Royer also says growth of technology — cell phones and social media — has played a role here.
“Abusive partners are using these tech devices to monitor, control and surveil their partners.”
Youngs said Nordquist didn’t seem to care. He said he was in love with Arzuaga and wanted to marry her, according to Youngs.

Before Sam Nordquist traveled to New York, Youngs and another colleague joked with Nordquist about his first time in the state. They came up with code words Nordquist could use if he was in trouble.
“We weren’t thinking with her, we were thinking of him alone in New York, like he wanted to explore while she was at work and got lost,” Youngs said.
The code was as follows: Green apple meant “Call me, get me out of here. I’m OK, but I need help.” Red Apple meant danger. Call 9-1-1 and the FBI.

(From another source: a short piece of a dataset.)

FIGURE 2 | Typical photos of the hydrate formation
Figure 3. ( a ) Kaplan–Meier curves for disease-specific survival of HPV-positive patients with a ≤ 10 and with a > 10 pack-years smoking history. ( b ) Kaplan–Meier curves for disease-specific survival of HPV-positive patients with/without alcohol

“It was never like a real thing. It was just supposed to be a joke.”
One day, while Nordquist was still in Hopewell, N.Y., he was texting in a group chat with Youngs and another colleague. It was a few days before Nordquist was supposed to return to Minnesota.
“He was so excited to get home,” Youngs said.
That night in the chat, Nordquist asked his friends what time Super 8 Motel check-ins were. Later, while Youngs was asleep, Nordquist texted the group: “I’m in a red apple mood,” followed by a red apple emoji and a smiling face with a tear.
Youngs says she saw the message the next morning, but didn’t understand what he meant.
“I said, ‘What is going on?’ Two hours later, it was blocked. I never spoke to him again.”
She suspects the girlfriend blocked her.
Youngs says she called Linda Nordquist the day after Sam Nordquist was supposed to return to Minnesota. Linda Nordquist had called law enforcement to conduct a wellness check at the Hopewell apartment where Sam was staying. Sam Nordquist hadn’t come home.
According to Linda Nordquist, she learned from the police that they found Sam at the apartment.
“Sam and Precious both came to the door, and the police asked Sam if he was okay, and he said he was fine,” Linda Nordquist said. “They left where they should have separated them and talked to them.”
Linda Nordquist said if she had known then what she knows now, that the pair wasn’t separated, she would have asked police to check in with her son again.
“I would have absolutely would have called back immediately and said, ‘Well, do another one and separate them.’ But I didn't know.”
Royer says she doesn’t know the details of the situation but people might be more forthcoming if they are able to speak in private.
“If they're around other people or they're around their partner, they are probably afraid of saying anything otherwise, other than just, ‘I’m fine,’” Royer said.
“Private conversations are a good opportunity to share domestic violence resources to a potential survivor,” she added. The person may feel more comfortable sharing if they are in a dangerous situation.
In December 2024, Linda Nordquist says, she received an email from a social worker at the local Department of Social Services in New York.
The social worker told her in the email that Sam had visited her office and to call as soon as possible. Two days later, when Linda read it, she got on the phone.
“They told me that Sam couldn't remember my number by heart, and that Precious was controlling and keeping his phone, and that Sam wanted to come home, and that they were going to try and have an escape plan,” she said.
The social worker wanted to put Nordquist on a bus to Minnesota, his mother said.
“Escape plan for what? It was pretty simple, you could have locked that door, kept Sam there, locked the door, called the police, end of story,” Linda Nordquist said. “Sam would still be here.”
But they didn't do that, she added.
“They didn't even follow up, because Sam was supposed to come back and never showed up.”
Sam Nordquist would have turned 26 years old on June 18. His family celebrated his birthday at Cosetta’s in downtown St. Paul. After dinner, they visited the cemetery where Sam was laid to rest. His mother left him a vanilla mini-cheesecake on his grave.